Цвет и звук – тоже аналог параллельных: они не только пересекаются в параллелошаре, но и перекручиваются, переплетаются – то ли в самом объекте, то ли в душе зрителя. Какая разница? Это амбивалентно – взаимопереходно.

6. Остранение мира продолжается. Причём в сторону его одухотворения, витализации.

Эквидистантой в геометрии называется место точек, удалённых от данной прямой на данное расстояние. Естественно, что у Евклида это тоже прямая – космос разграфлён с непреложным ригоризмом. Власть рейсшины никто не смеет оспорить.

В неевклидовой геометрии эквидистанты своевольничают. Директивы прямой они игнорируют.

Что происходит с эквидистантами  в параллелошаре? Будто они дышат – причём в разном ритме. А порой и неровно! Мы видим игру живых линий.

Это закономерная – и вместе с тем бесконечно свободная – игра.

Платон учил о космосе-организме.

Таков и параллелошар Сергея Ковальского.

В.И. Вернадский прозорливо писал о римановом характере биологического пространства.

Параллелошар не просто находится в таком пространстве, а является средоточием и уплотнением его силовых полей.

Они проявляются по законам красоты.

Но это красота новая, странная, парадоксальная.
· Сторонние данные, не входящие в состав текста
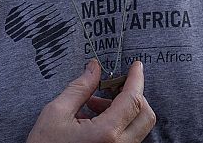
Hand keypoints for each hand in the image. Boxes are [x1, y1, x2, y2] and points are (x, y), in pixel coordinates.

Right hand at [26, 60, 155, 142]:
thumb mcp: (57, 112)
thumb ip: (80, 88)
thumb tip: (94, 68)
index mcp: (106, 134)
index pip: (133, 100)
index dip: (136, 79)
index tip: (136, 66)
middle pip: (145, 115)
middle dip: (134, 95)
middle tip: (112, 86)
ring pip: (138, 128)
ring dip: (124, 109)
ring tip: (93, 104)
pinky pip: (129, 139)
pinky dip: (119, 123)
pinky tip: (95, 119)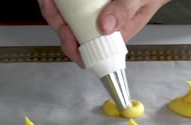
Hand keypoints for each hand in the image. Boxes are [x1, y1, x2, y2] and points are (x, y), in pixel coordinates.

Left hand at [38, 0, 168, 66]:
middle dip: (57, 24)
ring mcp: (92, 16)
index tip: (67, 33)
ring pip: (66, 21)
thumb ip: (126, 12)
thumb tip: (105, 27)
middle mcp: (100, 28)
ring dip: (54, 12)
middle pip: (71, 36)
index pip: (87, 54)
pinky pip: (69, 8)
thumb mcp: (141, 0)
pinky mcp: (87, 5)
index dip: (72, 48)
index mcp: (112, 36)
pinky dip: (59, 3)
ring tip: (48, 1)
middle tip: (52, 7)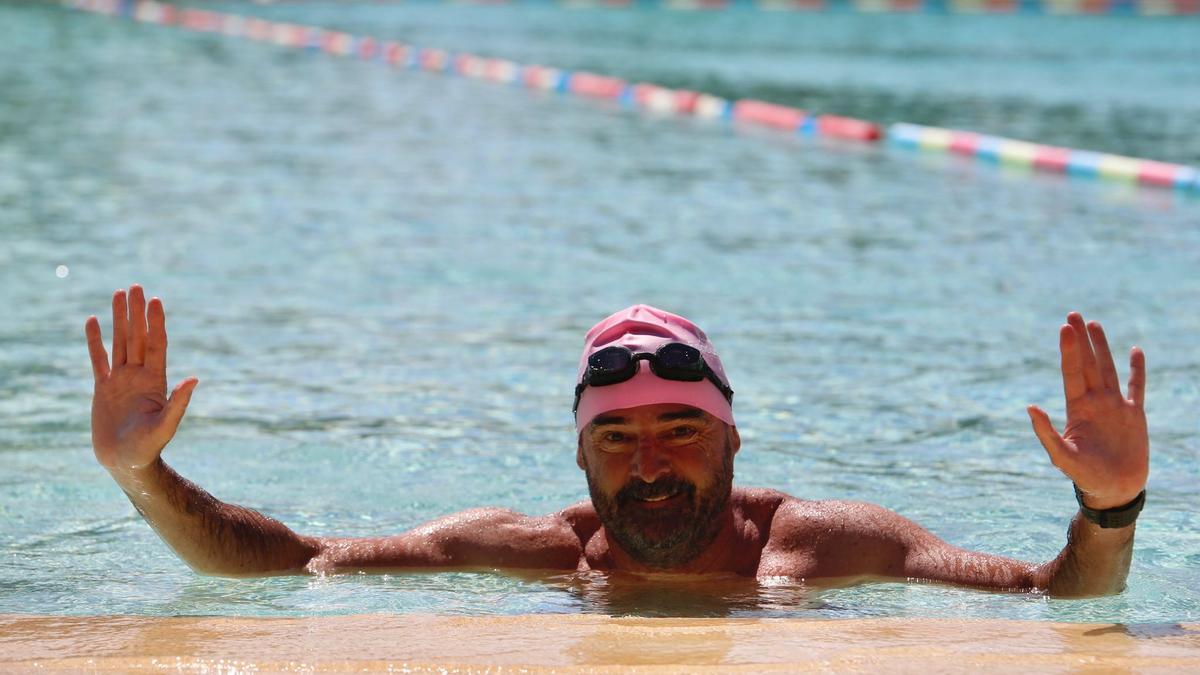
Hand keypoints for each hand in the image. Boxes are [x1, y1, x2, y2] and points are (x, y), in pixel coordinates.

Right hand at [85, 285, 198, 471]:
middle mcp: (139, 375)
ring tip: (119, 295)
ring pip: (119, 342)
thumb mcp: (166, 425)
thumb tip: (194, 379)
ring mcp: (121, 380)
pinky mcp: (103, 388)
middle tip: (136, 287)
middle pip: (138, 337)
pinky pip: (98, 359)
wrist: (126, 462)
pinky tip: (93, 321)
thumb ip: (179, 403)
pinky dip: (95, 341)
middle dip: (137, 312)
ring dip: (119, 319)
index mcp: (156, 381)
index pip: (156, 345)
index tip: (156, 301)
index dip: (156, 323)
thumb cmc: (149, 448)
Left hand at [1028, 312, 1147, 509]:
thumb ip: (1046, 432)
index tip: (1065, 328)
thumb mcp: (1061, 455)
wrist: (1114, 490)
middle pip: (1087, 363)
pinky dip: (1136, 370)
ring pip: (1108, 368)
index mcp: (1077, 408)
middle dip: (1081, 340)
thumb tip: (1030, 407)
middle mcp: (1095, 402)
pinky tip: (1134, 351)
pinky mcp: (1134, 414)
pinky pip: (1136, 387)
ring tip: (1094, 324)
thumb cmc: (1085, 476)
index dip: (1069, 350)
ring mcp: (1115, 406)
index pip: (1072, 372)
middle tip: (1073, 314)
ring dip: (1102, 347)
Лет через сто она станет классикой.

Освоению эстетических ресурсов параллелошара содействуют отличные стихи Сергея Ковальского:

Побеждённое Солнце задыхается в Чёрном квадрате.

Год за годом, сто пыточных лет, висит над Россией!
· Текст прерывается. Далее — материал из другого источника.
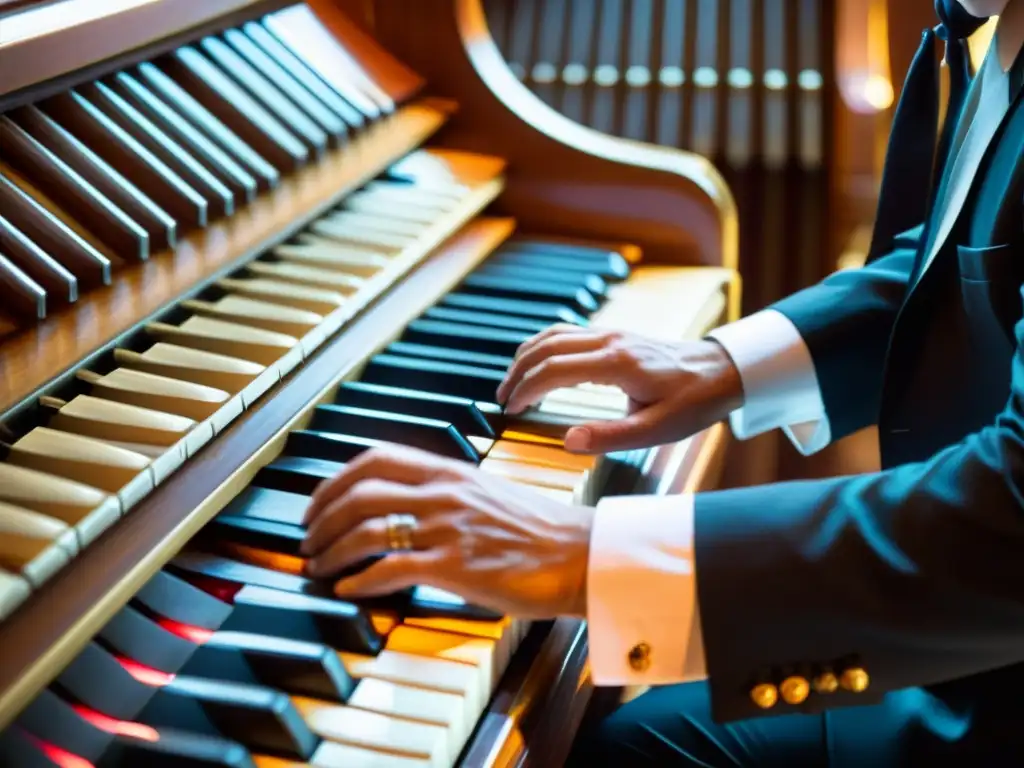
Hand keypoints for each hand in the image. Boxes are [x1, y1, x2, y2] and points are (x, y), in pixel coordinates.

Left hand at [301, 444, 592, 617]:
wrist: (583, 554)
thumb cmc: (541, 530)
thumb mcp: (488, 494)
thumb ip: (447, 493)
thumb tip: (408, 504)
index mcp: (451, 471)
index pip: (376, 459)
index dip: (334, 481)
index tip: (317, 504)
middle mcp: (444, 493)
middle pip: (360, 492)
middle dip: (321, 517)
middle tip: (307, 539)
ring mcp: (449, 528)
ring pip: (367, 530)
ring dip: (332, 551)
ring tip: (318, 568)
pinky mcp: (456, 566)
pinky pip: (391, 569)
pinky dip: (359, 580)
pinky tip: (347, 590)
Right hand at [496, 324, 743, 452]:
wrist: (722, 371)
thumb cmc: (693, 402)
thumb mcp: (657, 429)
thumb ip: (610, 436)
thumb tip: (568, 441)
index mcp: (616, 363)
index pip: (553, 370)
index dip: (525, 390)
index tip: (511, 410)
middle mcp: (609, 341)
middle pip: (545, 347)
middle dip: (517, 372)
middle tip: (502, 400)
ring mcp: (611, 333)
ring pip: (554, 334)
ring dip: (527, 356)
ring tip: (512, 383)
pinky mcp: (615, 335)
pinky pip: (568, 333)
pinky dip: (544, 347)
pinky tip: (538, 364)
Мы не живы и не мертвы, выдыхали чёрный воздух,

переживая затмение коллективного разума

и выстраивали ступени Трансрадуги Мира,

по которой над нами взошёл Параллелошар

освобождённого Солнца.

ОПТОФОН

Ковальский

    Заиграл на оптофоне –

        И в Лире, и в Стрельце, и в Орионе

            Уловлены звучащие цвета –

                Мы к синтезу восходим неспроста.

Не слишком ли

    В разрывах преуспели?

        Друг к другу прививает параллели

            Великий мастер! Ярко там и тут

                Прекрасные трансрадуги цветут.

С какой звезды

    Прислали эту цитру?

        Пюпитр легко преобразил в палитру

            Сергей Ковальский – и наоборот!

                Ах, что за ноту этот цвет берёт?